Meski demikian, tercatat ada peningkatan dua digit selama dekade terakhir di banyak negara, termasuk negara-negara seperti Cina (63%), India (47%), dan Israel (26%). Di masing-masing negara ini, persentase pengeluaran pertahanan telah menurun sebagai persentase dari output ekonomi nasional negara masing-masing.

Perbedaan tersebut menunjukkan bahwa ekspansi ekonomi telah melampaui anggaran nasional di bidang-bidang seperti pertahanan, bahkan jika angka dolar tampak mencolok; dan rekor inflasi yang cepat telah memaksa pemerintah membelanjakan lebih banyak anggaran hanya untuk mengimbanginya.

Dengan kata lain, negara-negara ini kehilangan daya beli. Kementerian pertahanan suatu negara menghadapi tekanan harga yang sama saat berbelanja satu skuadron jet tempur seperti yang dihadapi rumah tangga biasa ketika membeli telur. Negara-negara yang tidak hanya ingin mempertahankan, tetapi juga menumbuhkan atau meningkatkan belanja militer mereka, harus mengeluarkan lebih banyak lagi, demikian menurut laporan SIPRI.

"Meskipun negara-negara telah meningkatkan pengeluaran sebesar 15% secara nominal, setelah menyesuaikan dengan inflasi, anggaran mereka sebenarnya menurun," Nan Tian memberikan contoh.

Inflasi juga menjadi masalah politik, khususnya di Jerman, yang awal tahun lalu menjanjikan tambahan €100 miliar untuk angkatan bersenjatanya sebagai tanggapan atas agresi Rusia. Setelah bertahun-tahun menghadapi kritik karena tidak membelanjakan cukup anggaran.

Bukan sekadar beli bom dan peluru

Pertahanan nasional adalah sebuah institusi yang luas dan mempekerjakan ratusan ribu personel sipil dan militer, dengan biaya yang besar. Karyawan ini juga perlu diberi makan dan pakaian, dan bagian administrasi untuk mengelolanya. Karena itu, anggaran yang lebih besar tidak lantas berarti lebih banyak senjata dan peningkatan kekuatan tempur.

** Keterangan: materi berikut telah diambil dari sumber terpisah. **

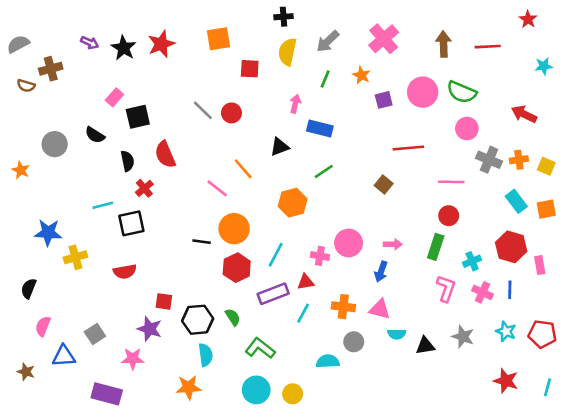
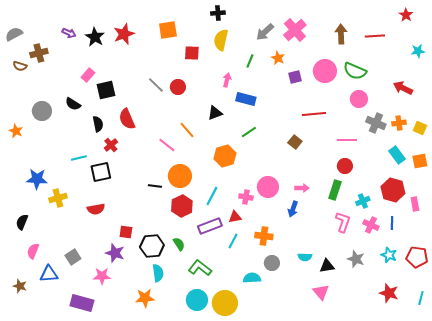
gray arrow: (328, 41) -> (265, 32), moved
pink triangle: (380, 309) -> (321, 292), moved, turned 36
yellow circle: (293, 394) -> (225, 303), size x1.6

Sementara itu, sistem persenjataan adalah sistem yang besar, kompleks dan dapat memakan waktu bertahun-tahun untuk dikembangkan, diperoleh, dan digunakan. Banyak dari pesawat, baterai rudal, dan kendaraan lapis baja yang dikirim ke Ukraina dari negara-negara NATO telah berusia puluhan tahun. Beberapa pengeluaran terakhir, menurut catatan SIPRI, digunakan untuk memodernisasi kekuatan nuklir yang diharapkan tidak pernah digunakan. 

Berapa banyak uang pembayar pajak yang dibelanjakan untuk pertahanan selalu menjadi pertanyaan ketika uang dalam jumlah besar dipertaruhkan. Itu juga yang terjadi di AS, yang sejauh ini menjadai negara dengan anggaran militer terbesar.. Pada tahun 2022, anggaran pertahanan resmi AS mencapai $877 miliar (Rp13 kuadriliun)), menurut laporan SIPRI, atau sekitar 39% dari pengeluaran militer global.

Cina, yang menurut AS merupakan alasan utama peningkatan anggaran pertahanan, berada jauh di urutan kedua. Tahun lalu, Cina mengeluarkan $292 miliar (sekitar Rp4,3 kuadriliun) untuk belanja militer. Terlepas dari perbedaan antara dua ekonomi terbesar di dunia, banyak pejabat AS dan analis keamanan memperingatkan tentang kemajuan Cina di bidang militer ini. Sejauh mana kebenarannya mungkin berkaitan dengan ke mana uang itu dibelanjakan. Di sisi lain, AS tampaknya masih berniat mempertahankan peran sebagai polisi dunia, yang telah mereka mainkan sejak Perang Dunia II.